One way APD keeps safety front and center all year long.

At APD, safety isn’t something we talk about once a year, but part of how we operate every single day. We’re shining a light on one of the many ways our teams keep safety front and center, even when the roads (and mud) are doing their best to throw us off course.

In Fairbanks, that means a weekly rhythm of road checks, weather scans, and precautionary meetings led by Operations Manager Eric Wardlaw, who takes safety seriously (and moose sightings slightly less so). Because it’s all fun and games until the highway tries to eat your truck.

Step One: Check the Roads Before the Coffee Kicks In

Before any driver hits the road, Eric’s already looked at the weather, reviewed what the roads were like on his own commute, and even checked a local Facebook post or two.

He’s serious about being prepared. Especially when it comes to sending his team out on the Dalton Highway, one of the most dangerous routes in the state. “Every year, people die on that road,” he shared. “I don’t want to send someone out who’s not prepared. I don’t want to be making that phone call.”

The Dalton, also known as the haul road, is 500 miles of rough, remote, and often unforgiving terrain. Drivers face steep grades, blind corners, zero cell service (except for the occasional Starlink boost), and year-round hazards like frost heaves, ice, and springtime mud pits.

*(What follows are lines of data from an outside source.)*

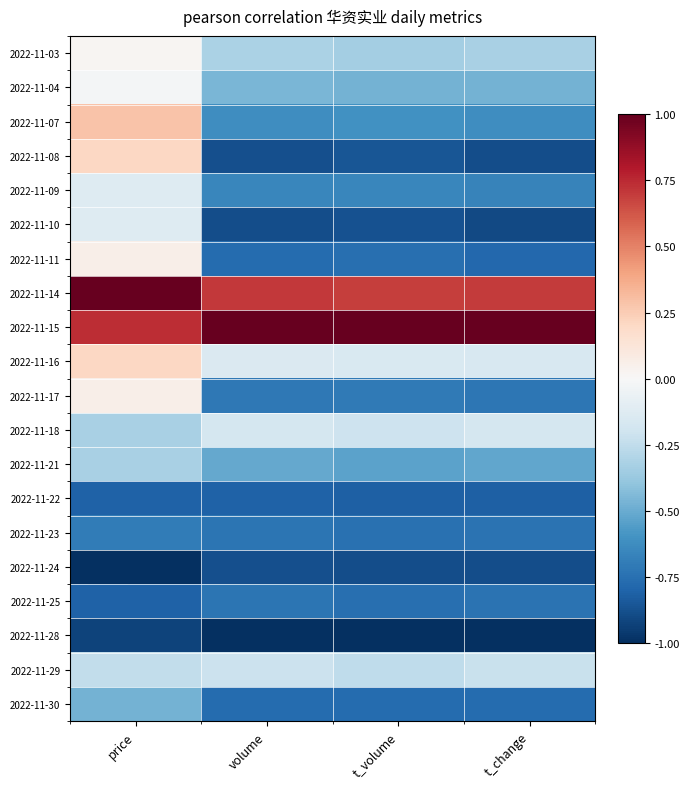

At t_volume, list the series in order from largest to smallest.

2022-11-15, 2022-11-14, 2022-11-16, 2022-11-18, 2022-11-29, 2022-11-03, 2022-11-04, 2022-11-21, 2022-11-07, 2022-11-09, 2022-11-17, 2022-11-23, 2022-11-25, 2022-11-11, 2022-11-30, 2022-11-22, 2022-11-08, 2022-11-10, 2022-11-24, 2022-11-28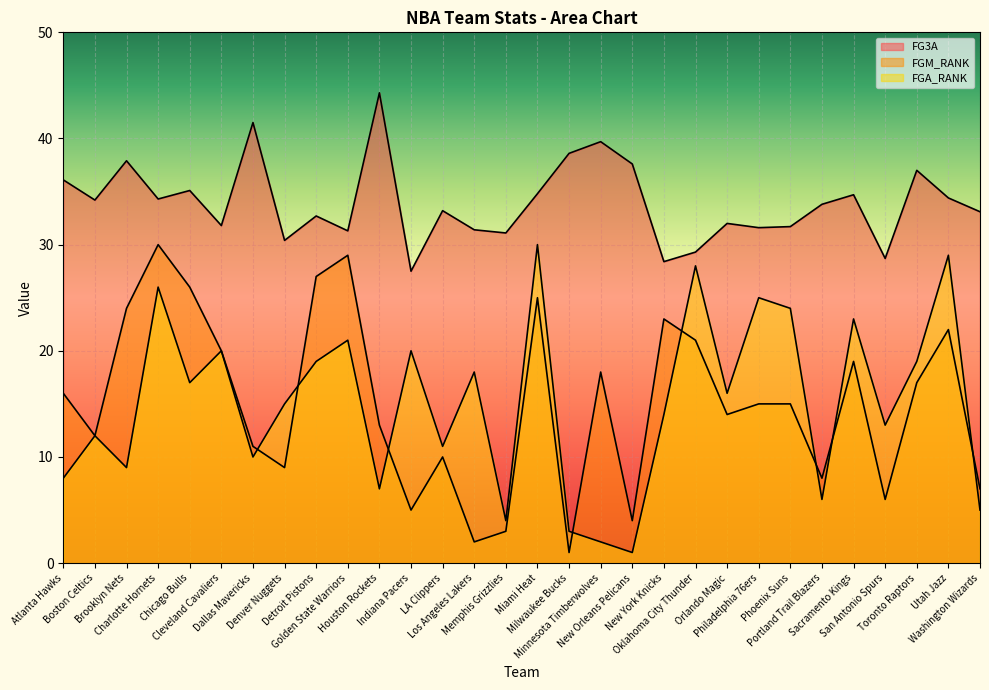

What is the difference between the highest and lowest values at Toronto Raptors?

20.0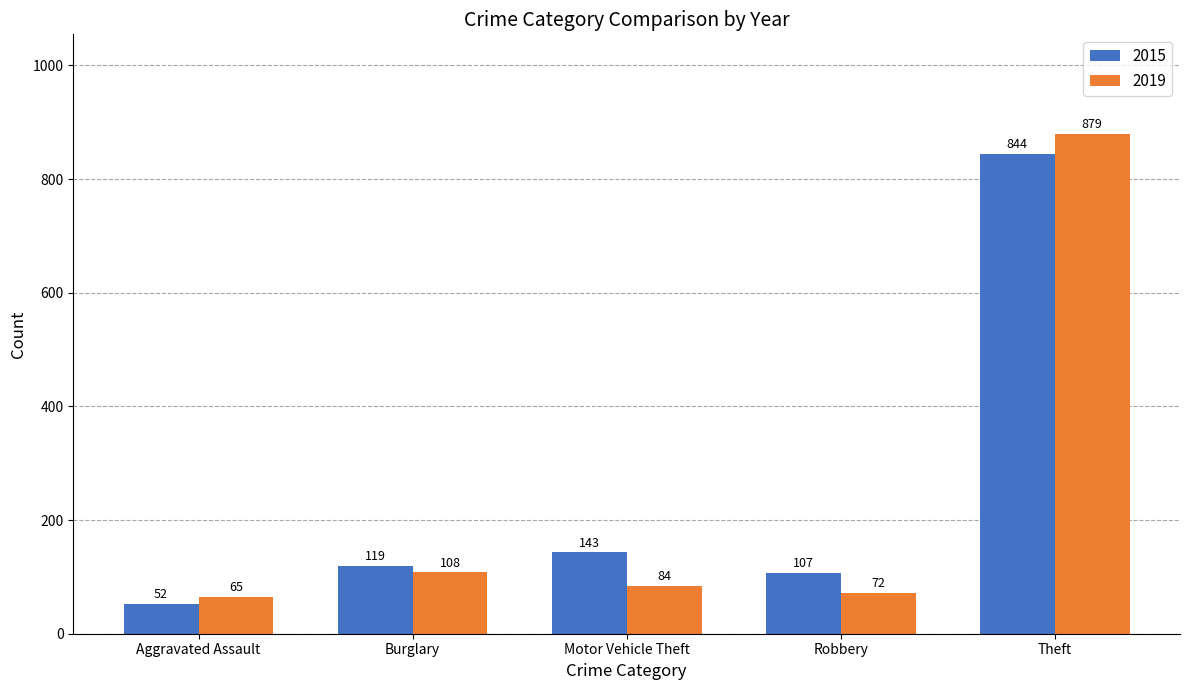

At how many categories does at least one series exceed 739?

1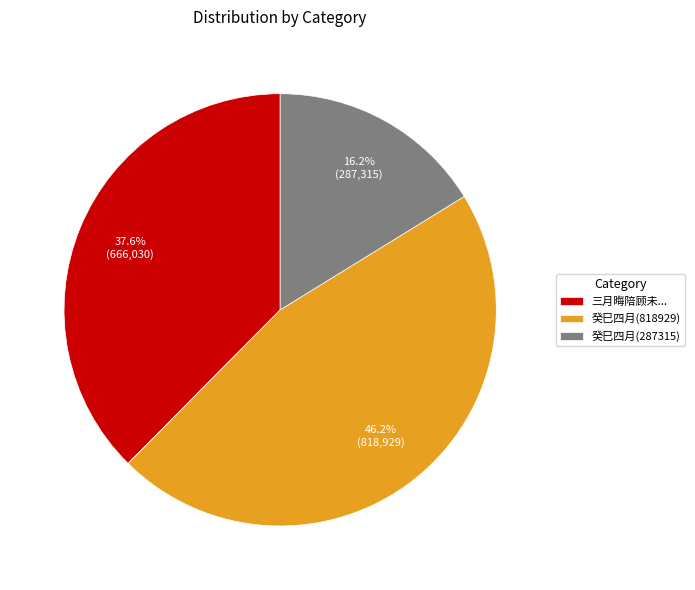

Combined, do 三月晦陪顾未... and 癸巳四月(287315) account for over 50%?

Yes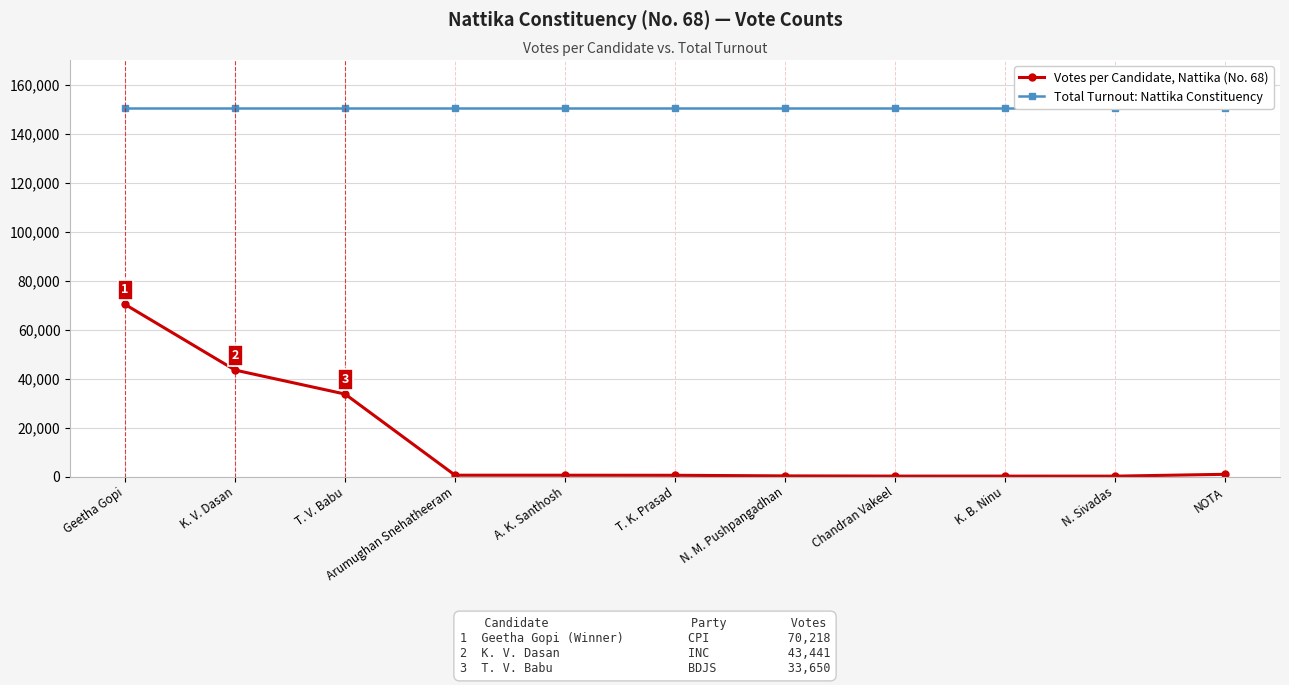

Which series has the largest total across all categories?

Total Turnout: Nattika Constituency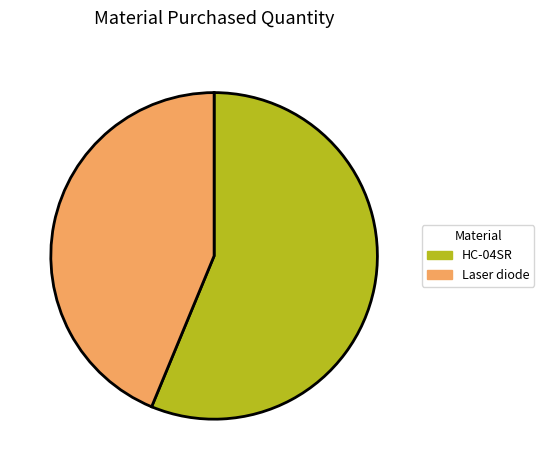

Is it true that Laser diode is 56% of the pie?

False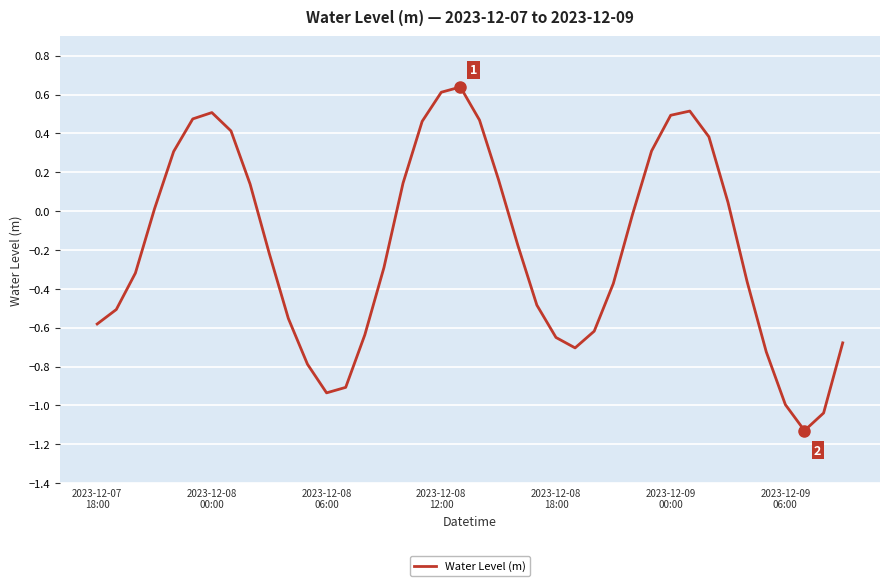

What is the greatest value displayed?

0.6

Weekly Safety Meetings, Driver-Led and Road-Tested

You can’t plan for everything, but you can plan smarter. That’s why each week, Eric kicks off a safety meeting with his crew. These huddles cover highway conditions, upcoming jobs, and anything weird that happened last week that might happen again.

He’ll start with a topic, but then it’s over to the team to lead. This is intentional on Eric’s part. “They’re the ones out there,” Eric pointed out. “They're your first line of defense.”

By handing over the mic, Eric reinforces something important: that safety isn’t just his job, but it belongs to everyone in the room. The crew doesn’t just attend the briefings. They help shape them. And that sense of ownership? It’s what keeps people alert, invested, and looking out for each other.

Because in Fairbanks, you don’t just look out for your own crew. You look out for everyone.

“Here, if you’ve got a problem, it doesn’t matter what company you work for or who you are,” Eric explained. “Any driver will stop and help you.”

We’re tipping our hard hats to the kind of leadership that keeps things running smoothly, even when the roads are doing their best impression of a slush pit. From early morning due diligence to calling off a run when conditions cross the line, Eric’s focus is clear: keep the crew informed, prepared, and always one step ahead of whatever curveball Alaska throws next.

It’s all part of the plan: fuel Fairbanks, dodge the moose, and make it home in one piece.